Danny Boyle, Alex Garland, and producer Andrew Macdonald launched 28 Years Later, the latest addition to their seminal zombie franchise, last night in London.
In the pic, written by Garland, it’s been almost three decades since the rage virus escaped a biological weapons laboratory. And now, still in a ruthlessly enforced quarantine, some have found ways to exist amidst the infected. One such group of survivors lives on a small island connected to the mainland by a single, heavily defended causeway. When one of the group leaves the island on a mission into the dark heart of the mainland, he discovers secrets, wonders, and horrors that have mutated not only the infected but other survivors as well.
The film stars Jodie Comer, Aaron Taylor-Johnson, Ralph Fiennes, and Jack O’Connell. The buzz has been big on the threequel. Late last year, Sony reported that an early trailer for the flick, in its first week of release, became the most watched horror trailer in 2024 at 60.2M global views and the second biggest trailer of all-time behind It Chapter Two (96M views).
But what are the critics saying about the film?
Deadline’s Damon Wise said the film is “by far the most political of the three films” and offers a “particularly scathing” commentary about “Brexit Britain and its little-islander mentality.”
“Alex Garland’s script makes great play of how life in Britain has become stunted,” Wise wrote. “Flirting with folk horror, he makes the islanders little better than the infected, inviting comparisons with The Wicker Man as they carouse in the community center while a faded portrait of Her Majesty the Queen looks down.”
Aussie film magazine Filmink said 28 Years Later boasts “uniformly excellent” performances with “Taylor-Johnson and Comer both doing fine work, and Ralph Fiennes absolutely wonderful as poetic, death-obsessed Doctor Ian Kelson.”
“However, it’s young Alfie Williams who steals the show, giving us a likable and nuanced young tacker to root for and hope that he manages to survive,” the magazine concluded.
Empire Magazine described the film as a “pure horror experience” full of “ferocious, fizzing with adrenaline.”
“The film’s opening half, in particular, is phenomenal — an electrifying exercise in terror, amplified by Young Fathers’ astonishing score,” the magazine wrote.
In a review titled “28 Years Later Is Totally Nuts,” Vulture said the film “carries on the tradition of using genre as a Trojan horse to explore the sensation of life today.”
But the outlet notes that some “horror fiends will find themselves disappointed with a movie that’s too weird, too somber, too unresolved to deliver on the promised thrills.”
Vanity Fair’s Richard Lawson wrote that he found himself “confused by the film’s unexpected tone, but also captivated by it.”
“Knowing that another film in the series has already been shot goes a long way toward softening the blunt impact of the film’s sudden, ambiguous ending,” Lawson wrote.
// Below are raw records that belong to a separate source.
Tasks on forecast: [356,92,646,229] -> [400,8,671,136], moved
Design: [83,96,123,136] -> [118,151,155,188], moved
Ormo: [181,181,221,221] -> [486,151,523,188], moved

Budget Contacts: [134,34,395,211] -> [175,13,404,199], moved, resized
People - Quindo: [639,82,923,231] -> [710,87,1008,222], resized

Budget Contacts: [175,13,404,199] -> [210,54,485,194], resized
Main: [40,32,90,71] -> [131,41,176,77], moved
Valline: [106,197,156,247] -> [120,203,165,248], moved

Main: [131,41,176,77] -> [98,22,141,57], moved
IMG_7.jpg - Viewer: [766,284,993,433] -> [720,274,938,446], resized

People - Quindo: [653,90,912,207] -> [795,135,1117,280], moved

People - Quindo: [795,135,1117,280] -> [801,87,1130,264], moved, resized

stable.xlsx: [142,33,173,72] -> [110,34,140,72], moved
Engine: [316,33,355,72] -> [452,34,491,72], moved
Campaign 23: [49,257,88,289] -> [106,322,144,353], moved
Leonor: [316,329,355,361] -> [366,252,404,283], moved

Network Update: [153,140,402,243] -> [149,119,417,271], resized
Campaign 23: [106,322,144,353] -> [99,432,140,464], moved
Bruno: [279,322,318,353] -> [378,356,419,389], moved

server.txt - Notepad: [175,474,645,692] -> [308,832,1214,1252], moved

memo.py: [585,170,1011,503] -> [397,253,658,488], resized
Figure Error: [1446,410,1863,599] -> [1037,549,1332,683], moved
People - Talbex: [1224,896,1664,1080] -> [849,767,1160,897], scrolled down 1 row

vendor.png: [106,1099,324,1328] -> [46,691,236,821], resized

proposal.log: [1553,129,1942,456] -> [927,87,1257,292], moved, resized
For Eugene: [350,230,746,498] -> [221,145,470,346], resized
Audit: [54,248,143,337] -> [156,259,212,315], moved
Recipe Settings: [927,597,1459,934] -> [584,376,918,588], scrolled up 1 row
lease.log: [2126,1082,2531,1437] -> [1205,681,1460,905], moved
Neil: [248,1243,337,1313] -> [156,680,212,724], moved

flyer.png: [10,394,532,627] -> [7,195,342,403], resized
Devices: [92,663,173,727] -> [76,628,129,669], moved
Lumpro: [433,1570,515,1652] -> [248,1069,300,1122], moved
Time Magazine also zeroed in on the film’s ending.
“There’s much that’s terrifying and wonderful about 28 Years Later, but the ending is jarring and dumb, in a kick-ass heavy-metal way, and it breaks the mood,” Stephanie Zacharek wrote for the magazine.
“It’s as if Boyle had gotten cold feet about ending the movie on too solemn a note. But this ending, no matter how you feel about it, is really just a beginning. Boyle and Garland have two follow-up movies in the works. The next, already filmed, is directed by Nia DaCosta, of Candyman and The Marvels; Boyle will return for the third.”
Genre site Fangoria, however, said the threequel was “the best film in the franchise.”
“28 Years Later, by comparison, incorporates the world-building of its predecessor but retains the intimacy of the original film,” the magazine wrote. “Garland’s script rightfully observes that a few expository intertitles do more than enough to establish the world into which the audience and the film’s characters are plunged into, and then dials into the lives of a family that’s doing its best to navigate an unimaginable situation both environmentally and interpersonally.”
The film currently sits at 95% on Rotten Tomatoes. Sony will release the film is in theaters on June 20.